Methods: Economic modeling of cleft lip and cleft palate (CLP) in SSA was performed with retrospective demographic and economic data from 2008. The total number of Disability-Adjusted Life-Years (DALYs) secondary to CLP in 2008 was calculated from accepted clefting incidence rates and disability weights taken from the Global Burden of Disease Project. DALYs were then converted to monetary terms ($US), using both a human capital approach and Value of a Statistical Life (VSL) approach.

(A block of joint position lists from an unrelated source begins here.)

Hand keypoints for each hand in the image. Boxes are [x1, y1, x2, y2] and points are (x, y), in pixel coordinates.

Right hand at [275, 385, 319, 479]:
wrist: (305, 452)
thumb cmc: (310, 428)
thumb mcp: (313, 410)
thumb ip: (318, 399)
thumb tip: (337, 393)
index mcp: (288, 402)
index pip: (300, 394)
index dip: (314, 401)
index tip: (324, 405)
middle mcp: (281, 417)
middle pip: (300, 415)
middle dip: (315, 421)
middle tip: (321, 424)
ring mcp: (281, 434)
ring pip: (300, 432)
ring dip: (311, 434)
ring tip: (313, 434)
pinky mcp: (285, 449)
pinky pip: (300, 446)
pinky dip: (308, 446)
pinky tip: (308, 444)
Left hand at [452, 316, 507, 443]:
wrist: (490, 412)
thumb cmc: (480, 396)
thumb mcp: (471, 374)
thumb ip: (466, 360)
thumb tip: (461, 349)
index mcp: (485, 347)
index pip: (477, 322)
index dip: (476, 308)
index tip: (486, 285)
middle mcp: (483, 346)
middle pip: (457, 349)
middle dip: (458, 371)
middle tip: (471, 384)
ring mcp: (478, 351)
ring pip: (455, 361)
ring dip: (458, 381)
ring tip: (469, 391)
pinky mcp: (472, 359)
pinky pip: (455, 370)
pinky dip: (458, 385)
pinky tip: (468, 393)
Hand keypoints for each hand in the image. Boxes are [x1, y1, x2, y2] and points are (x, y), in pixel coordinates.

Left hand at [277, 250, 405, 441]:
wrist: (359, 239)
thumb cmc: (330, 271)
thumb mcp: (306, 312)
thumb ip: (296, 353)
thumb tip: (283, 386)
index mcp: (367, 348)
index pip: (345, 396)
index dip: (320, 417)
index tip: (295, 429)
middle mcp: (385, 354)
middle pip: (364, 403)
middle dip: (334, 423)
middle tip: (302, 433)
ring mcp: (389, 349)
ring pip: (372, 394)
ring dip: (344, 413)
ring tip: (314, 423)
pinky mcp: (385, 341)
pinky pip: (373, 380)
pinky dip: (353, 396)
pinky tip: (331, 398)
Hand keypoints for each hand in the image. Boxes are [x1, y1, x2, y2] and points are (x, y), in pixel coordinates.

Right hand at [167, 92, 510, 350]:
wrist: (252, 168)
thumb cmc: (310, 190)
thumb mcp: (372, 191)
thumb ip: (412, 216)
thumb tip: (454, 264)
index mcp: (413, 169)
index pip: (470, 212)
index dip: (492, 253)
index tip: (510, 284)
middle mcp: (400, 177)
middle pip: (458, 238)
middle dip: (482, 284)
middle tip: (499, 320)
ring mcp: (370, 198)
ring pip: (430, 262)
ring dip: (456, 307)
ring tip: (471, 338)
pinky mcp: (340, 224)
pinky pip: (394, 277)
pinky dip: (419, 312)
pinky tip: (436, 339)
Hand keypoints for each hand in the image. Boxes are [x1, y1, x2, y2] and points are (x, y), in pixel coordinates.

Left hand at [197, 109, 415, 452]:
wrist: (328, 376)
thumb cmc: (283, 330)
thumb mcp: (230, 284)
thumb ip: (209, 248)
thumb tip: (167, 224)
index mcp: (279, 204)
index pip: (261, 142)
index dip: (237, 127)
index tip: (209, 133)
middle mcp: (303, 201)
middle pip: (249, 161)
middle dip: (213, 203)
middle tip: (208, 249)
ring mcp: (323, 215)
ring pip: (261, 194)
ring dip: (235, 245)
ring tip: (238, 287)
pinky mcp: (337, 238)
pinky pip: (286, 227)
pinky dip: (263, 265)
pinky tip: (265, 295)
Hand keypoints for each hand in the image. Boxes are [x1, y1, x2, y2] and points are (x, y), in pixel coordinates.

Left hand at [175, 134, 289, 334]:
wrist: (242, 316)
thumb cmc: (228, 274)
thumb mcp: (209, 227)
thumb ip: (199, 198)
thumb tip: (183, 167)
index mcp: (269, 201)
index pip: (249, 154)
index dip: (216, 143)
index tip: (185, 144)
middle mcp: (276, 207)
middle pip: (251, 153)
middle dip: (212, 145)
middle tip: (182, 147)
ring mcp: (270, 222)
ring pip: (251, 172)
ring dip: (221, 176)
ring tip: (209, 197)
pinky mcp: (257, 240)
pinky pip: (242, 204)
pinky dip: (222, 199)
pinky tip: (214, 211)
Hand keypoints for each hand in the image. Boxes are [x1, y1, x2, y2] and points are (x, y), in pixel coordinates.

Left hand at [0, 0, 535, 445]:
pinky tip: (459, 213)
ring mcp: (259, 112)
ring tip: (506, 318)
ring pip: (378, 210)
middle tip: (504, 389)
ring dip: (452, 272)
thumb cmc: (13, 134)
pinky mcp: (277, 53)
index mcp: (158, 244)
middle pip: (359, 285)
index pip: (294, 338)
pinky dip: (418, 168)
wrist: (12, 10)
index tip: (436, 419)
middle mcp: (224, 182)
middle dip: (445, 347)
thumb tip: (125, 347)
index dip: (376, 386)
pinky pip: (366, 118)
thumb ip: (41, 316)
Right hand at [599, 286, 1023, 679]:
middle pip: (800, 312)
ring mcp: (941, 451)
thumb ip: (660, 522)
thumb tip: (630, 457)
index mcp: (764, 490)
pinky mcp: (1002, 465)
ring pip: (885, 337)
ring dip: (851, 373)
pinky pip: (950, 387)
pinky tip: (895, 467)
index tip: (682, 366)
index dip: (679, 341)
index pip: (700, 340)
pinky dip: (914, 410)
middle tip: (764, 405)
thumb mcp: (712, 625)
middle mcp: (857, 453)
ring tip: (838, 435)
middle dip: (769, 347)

Results: With the human capital approach, the potential economic benefit if all incident cases of CLP in SSA in 2008 were repaired at birth ranged from $252 million to $441 million. With VSL, the potential economic benefit of the same CLP repair would range from $5.4 billion to $9.7 billion.
Conclusions: Cleft lip and cleft palate can have a substantial impact on the economic health of countries in the developing world. Further studies should be directed at quantifying the economic benefit of surgical interventions and quantifying their costs with an economically sound approach.